Bargaining unit employees will continue to be allowed to eat in the NASL galleys in accordance with the rates set by the Under Secretary for Defense Comptroller.

By direction of the Panel.

H. Joseph Schimansky
Executive Director

September 21, 2006
Washington, D.C.


NASL is divided geographically into operations (OPS) and administration (ADMIN), each serviced by its own galley. According to the Union, the travel time between the two sides is approximately 10 minutes. The Employer is not proposing to cease cash sales to civilians at a third galley, located at the Naval hospital.

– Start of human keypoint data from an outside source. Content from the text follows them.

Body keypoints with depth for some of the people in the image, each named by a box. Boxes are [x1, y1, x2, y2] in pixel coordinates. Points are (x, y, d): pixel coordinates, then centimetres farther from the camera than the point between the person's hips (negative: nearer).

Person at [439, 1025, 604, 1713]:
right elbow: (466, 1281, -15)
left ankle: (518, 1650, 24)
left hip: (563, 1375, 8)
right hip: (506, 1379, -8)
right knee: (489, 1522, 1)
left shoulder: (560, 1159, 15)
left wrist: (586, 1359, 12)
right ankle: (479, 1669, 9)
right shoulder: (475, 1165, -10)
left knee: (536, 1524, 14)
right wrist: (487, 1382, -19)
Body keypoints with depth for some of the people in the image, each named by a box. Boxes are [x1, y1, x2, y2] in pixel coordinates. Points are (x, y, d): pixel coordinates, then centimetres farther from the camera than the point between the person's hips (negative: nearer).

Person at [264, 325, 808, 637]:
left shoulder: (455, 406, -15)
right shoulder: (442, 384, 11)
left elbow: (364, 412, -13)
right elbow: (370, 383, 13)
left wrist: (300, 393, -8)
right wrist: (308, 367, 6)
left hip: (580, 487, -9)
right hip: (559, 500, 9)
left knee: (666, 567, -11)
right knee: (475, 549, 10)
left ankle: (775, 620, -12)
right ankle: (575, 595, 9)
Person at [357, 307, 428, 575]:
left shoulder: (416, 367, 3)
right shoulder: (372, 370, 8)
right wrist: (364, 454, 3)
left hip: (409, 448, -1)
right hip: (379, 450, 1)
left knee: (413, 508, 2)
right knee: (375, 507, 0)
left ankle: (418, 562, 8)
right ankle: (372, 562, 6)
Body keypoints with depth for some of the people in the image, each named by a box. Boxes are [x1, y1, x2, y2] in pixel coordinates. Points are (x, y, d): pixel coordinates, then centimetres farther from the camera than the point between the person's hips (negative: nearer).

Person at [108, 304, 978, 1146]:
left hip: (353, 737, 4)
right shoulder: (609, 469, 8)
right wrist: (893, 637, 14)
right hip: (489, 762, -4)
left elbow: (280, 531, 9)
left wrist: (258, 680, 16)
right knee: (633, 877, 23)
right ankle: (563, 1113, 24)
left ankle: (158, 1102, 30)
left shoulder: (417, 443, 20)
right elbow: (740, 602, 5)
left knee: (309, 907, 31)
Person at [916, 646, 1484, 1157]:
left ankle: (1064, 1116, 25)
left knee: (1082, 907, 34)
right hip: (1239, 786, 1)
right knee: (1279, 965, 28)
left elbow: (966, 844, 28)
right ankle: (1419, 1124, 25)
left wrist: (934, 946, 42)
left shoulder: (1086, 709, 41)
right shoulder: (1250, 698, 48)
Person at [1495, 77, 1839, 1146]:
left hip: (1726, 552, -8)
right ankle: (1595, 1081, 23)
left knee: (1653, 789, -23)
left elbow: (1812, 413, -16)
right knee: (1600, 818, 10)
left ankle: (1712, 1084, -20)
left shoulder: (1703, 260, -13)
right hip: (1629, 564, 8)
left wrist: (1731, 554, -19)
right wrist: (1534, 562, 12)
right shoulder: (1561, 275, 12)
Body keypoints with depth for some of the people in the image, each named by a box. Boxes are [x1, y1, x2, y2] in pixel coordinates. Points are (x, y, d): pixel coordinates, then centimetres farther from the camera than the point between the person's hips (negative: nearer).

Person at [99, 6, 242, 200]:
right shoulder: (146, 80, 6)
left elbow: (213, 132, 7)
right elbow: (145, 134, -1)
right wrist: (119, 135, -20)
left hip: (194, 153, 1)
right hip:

NAVSUP P-486 Volume 1 - Food Service Management (2001), paragraph 2000 states, " . . . ashore galleys are designed, staffed, and operated specifically to feed enlisted military."



The CNA Corporation is a not-for-profit organization specializing in providing analyses and evaluations of government programs, policies, operations, and systems. It has a lengthy history of providing such analyses to the Navy dating from 1946.